- Directed by: Gary Ledbetter
- Screenplay by: Gary Ledbetter
- Based on: Stories by Ken Ledbetter
- Produced by: John Board Simon Board Jean Stawarz
- Starring: Gary Farmer Keegan MacIntosh Margot Kidder
- Cinematography: Paul Van der Linden
- Music by: Mark Korven
- Release date: 1994;
- Running time: 87 minutes
- Country: Canada
- Language: English

= Henry & Verlin =

Henry & Verlin is a 1994 Canadian film directed by Gary Ledbetter and starring Gary Farmer, Keegan MacIntosh, and Margot Kidder.

==Plot==
Set during the Great Depression, the film centers on an unlikely friendship that forms between Henry (Gary Farmer), an autistic adult with a childlike spirit, and his nine-year-old nephew Verlin (Keegan MacIntosh), who is also autistic. Henry helps Verlin to come out of his shell, but Verlin's mother mistrusts him, believing him to be dangerous.
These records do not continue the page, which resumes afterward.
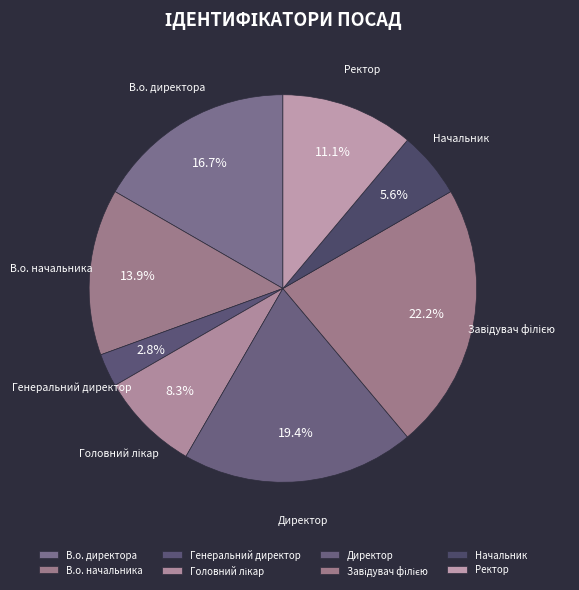

Is it true that Ректор is 11% of the pie?

True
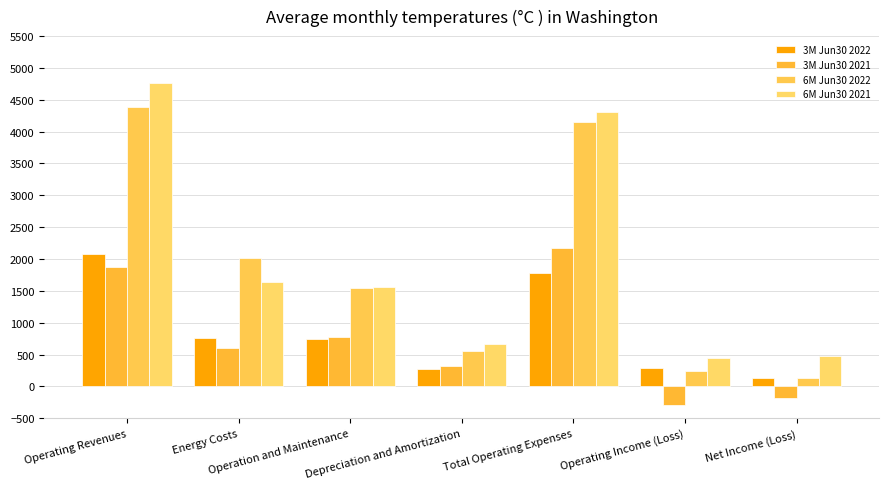

What is the approximate value of 6M Jun30 2021 at Depreciation and Amortization, to the nearest 10?

660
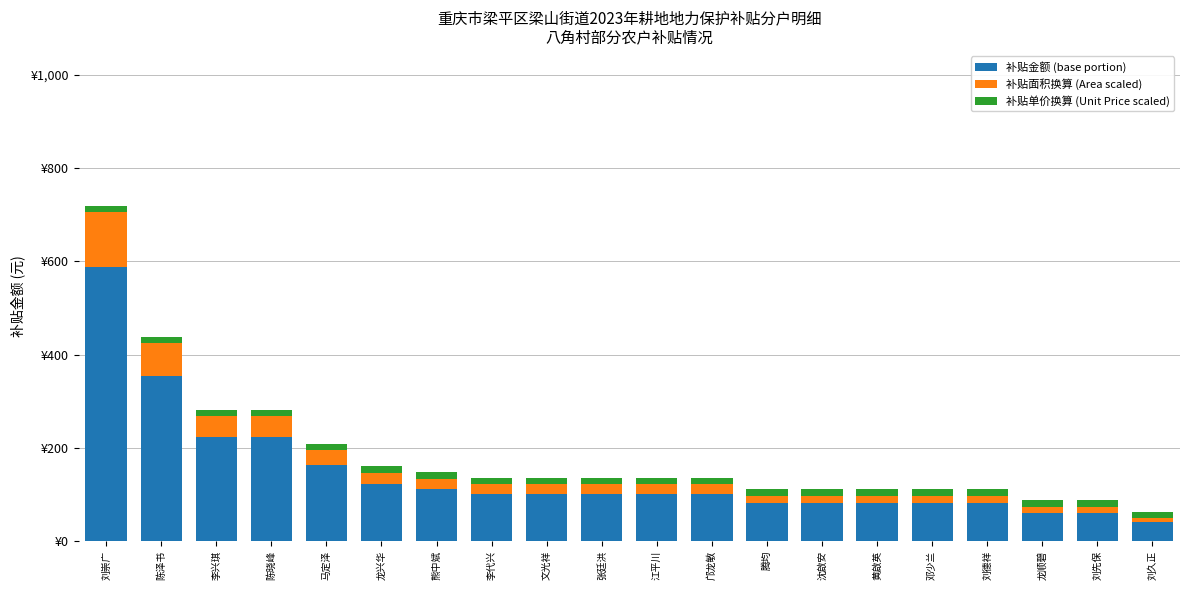

What is the average value of the 补贴单价换算 (Unit Price scaled) series?

14.5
Henry's family eventually decides to institutionalize him and Verlin sinks back into himself at the sudden loss of his friend.

==Cast==
- Gary Farmer as Henry
- Keegan MacIntosh as Verlin
- Nancy Beatty as Minnie
- Robert Joy as Ferris
- Joan Orenstein as Agnes
- Eric Peterson as Lovejoy
- Margot Kidder as Mabel
- David Cronenberg as "Doc" Fisher
- Wilfrid Bray as Elvin
- Neil Dainard as Noel Winetree
- J. Winston Carroll as Reverend Rutherford
- Diana Belshaw as Judith
- Norma Edwards as Lydia
- Deborah Lobba as Matilida
- Nadine Rabinovitch as Hilda

==Accolades==
The film was nominated for four awards at the 15th Genie Awards: Gary Farmer for Best Actor, Nancy Beatty for Best Actress, Paul Van der Linden for Best Achievement in Cinematography, and Mark Korven for Best Music Score.